Tests of partner mutual influence
The correlation matrix used for the APIM is provided in Table 2. The specified model consisted of wives’ and husbands’ respective ages and education levels, family income, and length of marriage as covariates predicting Wave 5 alcohol use for wives and husbands, respectively. Actor effects were modeled as autoregressive coefficients (i.e., t − 1 on t), and cross-lagged effects corresponded to partner effects. Residuals of the equations at each occasion of measurement for wives’ and husbands’ alcohol use were allowed to correlate to accommodate the non-independence of the dyadic unit (Cook and Kenny, 2005). The resulting model is provided in Figure 3 and, based on our multiple fit indexes, provided a plausible fit to the data, χ2(32) = 132.36, CFI = .97, RMSEA = .08, SRMR = .04. As expected, the actor effects (stability coefficients) were statistically significant for both husbands and wives across the two prospective time frames. The partner effects were also statistically significant from wives to husbands across the two prospective time frames. However, for the partner effects from husbands to wives, only the cross-lagged coefficient from Wave 5 to Wave 6 was statistically significant.
Table 2.
Variables | 1. | 2. | 3. | 4. | 5. | 6. | 7. | 8. | 9. | 10. | 11. | 12. | 13. | 14. | 15. | 16. | 17. | 18. |
1. H Wave 5 age | 1 | |||||||||||||||||
2. W Wave 5 age | .74c | 1 | ||||||||||||||||
3. H Wave 5 yrs. education | -.03 | .02 | 1 | |||||||||||||||
4. W Wave 5 yrs. education | .05 | .11a | .40c | 1 | ||||||||||||||
5. Wave 5 income | -.16c | -.09a | .37c | .32c | 1 | |||||||||||||
6. Wave 5 yrs. married | .34c | .42c | .00 | -.05 | -.12b | 1 | ||||||||||||
7. H Wave 5 alcohol use | .03 | -.02 | .01 | .01 | .10a | .00 | 1 | |||||||||||
8. H Wave 5 HED | -.08 | -.06 | -.03 | .01 | .05 | .04 | .45c | 1 | ||||||||||
9. H Wave 6 alcohol use | .03 | -.02 | .03 | .05 | .09a | .02 | .84c | .43c | 1 | |||||||||
10. H Wave 6 HED | -.15b | -.13b | -.04 | .01 | .01 | .02 | .35c | .66c | .41c | 1 | ||||||||
11. H Wave 7 alcohol use | .05 | -.02 | .06 | .08 | .12a | .01 | .79c | .37c | .87c | .35c | 1 | |||||||
12. H Wave 7 HED | -.09a | -.08 | -.09a | -.07 | .03 | .05 | .36c | .35c | .33c | .45c | .40c | 1 | ||||||
13. W Wave 5 alcohol use | -.02 | -.02 | .07 | .10a | .14b | -.05 | .26c | .26c | .35c | .09 | .39c | .06 | 1 | |||||
14. W Wave 5 HED | -.01 | -.07 | -.04 | .00 | .02 | -.05 | .19c | .16c | .25c | .05 | .27c | .04 | .42c | 1 | ||||
15. W Wave 6 alcohol use | -.02 | -.03 | .06 | .08 | .15b | .00 | .32c | .17c | .42c | .10a | .48c | .10a | .74c | .41c | 1 | |||
16. W Wave 6 HED | -.03 | -.07 | -.06 | -.05 | -.01 | -.01 | .06 | .07 | .10a | .05 | .09a | .05 | .11a | .51c | .26c | 1 | ||
17. W Wave 7 alcohol use | .00 | -.04 | .08 | .11a | .12a | -.02 | .26c | .08 | .36c | .10a | .46c | .09 | .66c | .50c | .77c | .22c | 1 | |
18. W Wave 7 HED | -.06 | -.09 | -.03 | -.03 | .04 | -.03 | .15b | .08 | .18c | .07 | .21c | .22c | .11a | .39c | .16c | .35c | .26c | 1 |
M | 52.61 | 50.14 | 14.61 | 13.95 | 6.461 | 26.07 | 11.01 | 0.65 | 11.01 | 0.40 | 11.14 | 0.53 | 4.36 | 0.08 | 4.96 | 0.13 | 5.55 | 0.07 |
SD | 5.6 | 4.7 | 2.6 | 2.2 | 0.9 | 8.2 | 17.7 | 2.2 | 19.2 | 1.2 | 18.1 | 1.4 | 7.9 | 0.3 | 9.0 | 0.9 | 10.4 | 0.4 |
Notes: H = Husband; W = wife; yrs. = years; HED = heavy episodic drinking.

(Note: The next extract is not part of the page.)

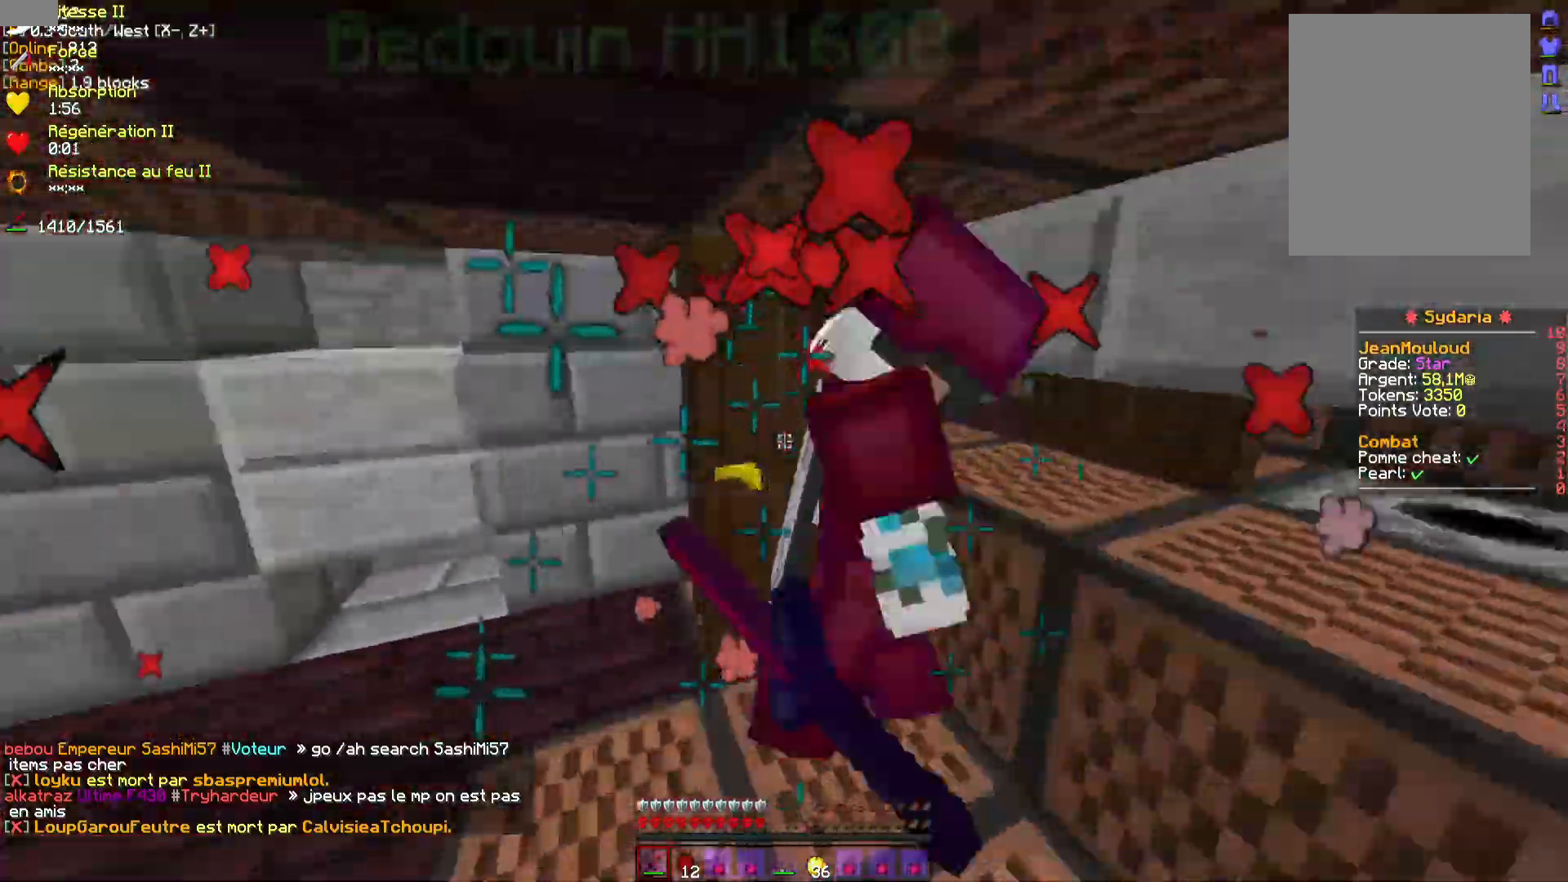
{"keys": [], "mouse": [], "events": [[50, "mouse_left", "down"], [100, "mouse_left", "up"], [283, "mouse_left", "down"], [367, "mouse_left", "up"], [450, "mouse_left", "down"], [500, "mouse_left", "up"]]}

Income categories: 1 = less than $6,000 to 8 = $55,000 or more.
p < .05;
p < .01;
p < .001.
To test our hypothesis that the cross-lagged partner effects would differ statistically, with stronger effects indicated for the wives-to-husbands coefficients, we specified and estimated a partner-symmetry model in which the cross-lagged partner coefficients were constrained to equivalence between Wave 5 and Wave 6 and between Wave 6 and Wave 7. The resulting model did not provide as good of fit to the data because the chi-square difference test indicated a significant decrement in statistical fit, χ2(2) = 17.18, p < .001. Thus, our hypothesis of asymmetric relations between partner effects was supported in that wives had a more potent effect on husbands’ alcohol use than husbands did on wives’ alcohol use.
We specified and estimated a similar cross-lagged model for couple HED (data not shown). The overall model provided a plausible representation of the data, χ2(32) = 73.62, CFI = .95, RMSEA = .05, SRMR = .04. However, with regard to the APIM, only the actor effects were statistically significant (all ps < .001); none of the partner effects were statistically significant.
Discussion
An objective of this study was to investigate the prevalence of alcohol use characteristics in a sample of middle-aged men and women, along with the aggregated (group) and individual levels of stability and change across a 10-year period. We found that an equally high percentage of men and women reported consuming alcohol at each of the three measurement occasions and that these percentages were, in general, similar across the three waves. Similarity across waves for the respective groups of men and women was also indicated for average number of drinks per day and HED, although men reported more than twice the level of average drinks per day relative to women; in addition, more than twice the percentage of men reported HED relative to women. Based on previous research and our findings, we conclude that the majority of middle-aged adults consume alcohol, although the percentages in our community sample are somewhat higher than those in some nationally representative samples where a shorter time window (e.g., last-3-months’ use) has been used (Platt et al., 2010). A shorter time window for assessment may decrease the prevalence of use relative to a longer time window because it permits more time for a drinking occasion to occur; moreover, it may influence the average number of drinks per day because if no drinking is reported for the shorter time window, the average number of drinks per day is “zero,” whereas a longer time window may yield a nonzero value if drinking occurs. The percentage of drinkers in our community sample was quite similar to that found in Brennan et al.’s (2011) community sample.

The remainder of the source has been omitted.